= Assigned task =
Needed from the data below: every line from the one with "Current state of affairs" up to and including the one with "There is a complete", repeated exactly and with nothing else.

= Records for this task =
▬▬▬▬▬▬▬▬▬▬

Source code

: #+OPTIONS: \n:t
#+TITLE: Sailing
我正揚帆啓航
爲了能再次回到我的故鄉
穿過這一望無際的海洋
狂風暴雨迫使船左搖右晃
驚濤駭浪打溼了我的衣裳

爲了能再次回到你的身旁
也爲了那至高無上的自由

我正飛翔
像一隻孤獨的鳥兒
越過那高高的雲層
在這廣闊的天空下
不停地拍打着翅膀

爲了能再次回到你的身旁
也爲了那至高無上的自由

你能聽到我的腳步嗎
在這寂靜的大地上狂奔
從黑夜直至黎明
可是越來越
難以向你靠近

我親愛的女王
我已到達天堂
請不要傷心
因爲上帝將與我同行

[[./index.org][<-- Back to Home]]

▬▬▬▬▬▬▬▬▬▬

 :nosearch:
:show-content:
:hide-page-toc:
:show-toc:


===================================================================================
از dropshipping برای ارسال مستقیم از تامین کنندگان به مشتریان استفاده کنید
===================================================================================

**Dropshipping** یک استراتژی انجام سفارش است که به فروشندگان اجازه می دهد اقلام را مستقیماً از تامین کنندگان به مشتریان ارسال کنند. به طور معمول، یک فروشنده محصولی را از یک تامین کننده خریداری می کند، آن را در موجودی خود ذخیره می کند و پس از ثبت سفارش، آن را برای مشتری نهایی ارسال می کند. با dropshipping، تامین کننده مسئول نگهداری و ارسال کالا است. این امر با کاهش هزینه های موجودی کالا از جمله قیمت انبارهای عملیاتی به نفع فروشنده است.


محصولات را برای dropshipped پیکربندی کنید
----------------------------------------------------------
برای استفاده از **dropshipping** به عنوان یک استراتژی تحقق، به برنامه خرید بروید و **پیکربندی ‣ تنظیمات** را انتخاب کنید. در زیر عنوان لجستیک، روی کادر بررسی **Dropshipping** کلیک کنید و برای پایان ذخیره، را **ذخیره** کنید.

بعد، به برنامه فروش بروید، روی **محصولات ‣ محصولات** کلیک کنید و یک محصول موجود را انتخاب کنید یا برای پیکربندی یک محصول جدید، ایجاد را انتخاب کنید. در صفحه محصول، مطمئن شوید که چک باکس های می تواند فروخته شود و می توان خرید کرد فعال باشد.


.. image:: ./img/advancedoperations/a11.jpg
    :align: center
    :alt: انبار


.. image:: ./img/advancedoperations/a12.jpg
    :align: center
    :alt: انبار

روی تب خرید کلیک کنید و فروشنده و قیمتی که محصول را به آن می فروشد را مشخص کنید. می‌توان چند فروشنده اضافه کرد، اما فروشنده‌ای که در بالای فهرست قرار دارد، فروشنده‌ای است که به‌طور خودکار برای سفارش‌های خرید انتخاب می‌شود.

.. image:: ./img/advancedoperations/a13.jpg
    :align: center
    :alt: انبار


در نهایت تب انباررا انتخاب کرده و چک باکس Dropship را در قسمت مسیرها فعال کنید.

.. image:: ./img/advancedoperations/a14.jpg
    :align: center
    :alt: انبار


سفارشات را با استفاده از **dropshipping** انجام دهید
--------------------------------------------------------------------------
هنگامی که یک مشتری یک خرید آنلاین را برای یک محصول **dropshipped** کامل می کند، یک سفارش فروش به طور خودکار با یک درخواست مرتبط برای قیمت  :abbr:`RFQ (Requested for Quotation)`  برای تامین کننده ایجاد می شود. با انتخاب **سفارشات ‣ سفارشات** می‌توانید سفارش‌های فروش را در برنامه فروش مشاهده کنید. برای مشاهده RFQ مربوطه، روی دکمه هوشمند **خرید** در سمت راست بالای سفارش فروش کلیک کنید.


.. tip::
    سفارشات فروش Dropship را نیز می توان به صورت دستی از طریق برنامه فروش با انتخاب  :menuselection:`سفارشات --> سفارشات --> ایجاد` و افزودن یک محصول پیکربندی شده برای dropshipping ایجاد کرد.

▬▬▬▬▬▬▬▬▬▬

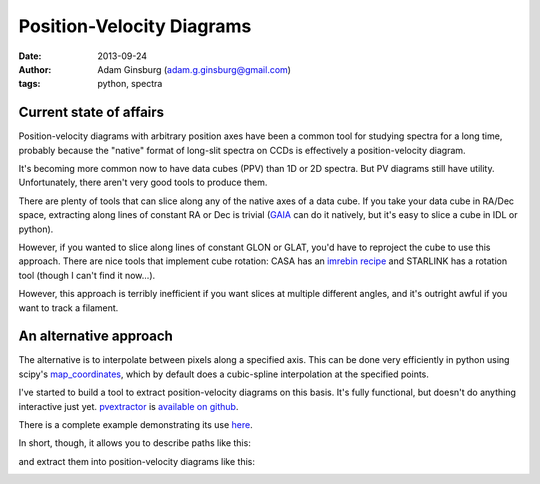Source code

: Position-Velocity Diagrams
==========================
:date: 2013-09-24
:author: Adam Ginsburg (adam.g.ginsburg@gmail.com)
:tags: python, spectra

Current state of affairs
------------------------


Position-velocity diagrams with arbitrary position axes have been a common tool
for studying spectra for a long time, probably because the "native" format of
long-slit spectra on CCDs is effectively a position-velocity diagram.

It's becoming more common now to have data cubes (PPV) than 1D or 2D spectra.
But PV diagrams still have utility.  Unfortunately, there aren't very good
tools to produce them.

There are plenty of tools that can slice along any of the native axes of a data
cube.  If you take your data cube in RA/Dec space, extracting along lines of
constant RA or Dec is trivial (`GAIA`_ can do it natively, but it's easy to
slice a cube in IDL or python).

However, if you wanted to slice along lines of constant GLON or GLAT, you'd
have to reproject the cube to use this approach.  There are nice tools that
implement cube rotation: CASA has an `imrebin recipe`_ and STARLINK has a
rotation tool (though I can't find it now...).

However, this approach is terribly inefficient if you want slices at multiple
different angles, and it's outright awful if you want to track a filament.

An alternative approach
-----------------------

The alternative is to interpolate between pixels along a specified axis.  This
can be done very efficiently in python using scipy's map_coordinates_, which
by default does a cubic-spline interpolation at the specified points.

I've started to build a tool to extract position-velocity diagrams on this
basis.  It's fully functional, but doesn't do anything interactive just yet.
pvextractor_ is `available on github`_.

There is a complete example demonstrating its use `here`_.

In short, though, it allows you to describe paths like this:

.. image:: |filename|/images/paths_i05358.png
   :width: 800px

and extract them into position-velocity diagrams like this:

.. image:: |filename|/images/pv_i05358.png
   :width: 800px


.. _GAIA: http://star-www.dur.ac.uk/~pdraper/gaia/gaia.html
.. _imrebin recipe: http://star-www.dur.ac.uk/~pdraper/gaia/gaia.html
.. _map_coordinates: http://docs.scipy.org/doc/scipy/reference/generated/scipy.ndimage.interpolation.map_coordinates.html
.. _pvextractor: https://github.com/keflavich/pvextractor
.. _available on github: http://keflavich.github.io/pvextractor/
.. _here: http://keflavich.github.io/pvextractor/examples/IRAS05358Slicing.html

▬▬▬▬▬▬▬▬▬▬

= Response for this exercise =
Current state of affairs
------------------------


Position-velocity diagrams with arbitrary position axes have been a common tool
for studying spectra for a long time, probably because the "native" format of
long-slit spectra on CCDs is effectively a position-velocity diagram.

It's becoming more common now to have data cubes (PPV) than 1D or 2D spectra.
But PV diagrams still have utility.  Unfortunately, there aren't very good
tools to produce them.

There are plenty of tools that can slice along any of the native axes of a data
cube.  If you take your data cube in RA/Dec space, extracting along lines of
constant RA or Dec is trivial (`GAIA`_ can do it natively, but it's easy to
slice a cube in IDL or python).

However, if you wanted to slice along lines of constant GLON or GLAT, you'd
have to reproject the cube to use this approach.  There are nice tools that
implement cube rotation: CASA has an `imrebin recipe`_ and STARLINK has a
rotation tool (though I can't find it now...).

However, this approach is terribly inefficient if you want slices at multiple
different angles, and it's outright awful if you want to track a filament.

An alternative approach
-----------------------

The alternative is to interpolate between pixels along a specified axis.  This
can be done very efficiently in python using scipy's map_coordinates_, which
by default does a cubic-spline interpolation at the specified points.

I've started to build a tool to extract position-velocity diagrams on this
basis.  It's fully functional, but doesn't do anything interactive just yet.
pvextractor_ is `available on github`_.

There is a complete example demonstrating its use `here`_.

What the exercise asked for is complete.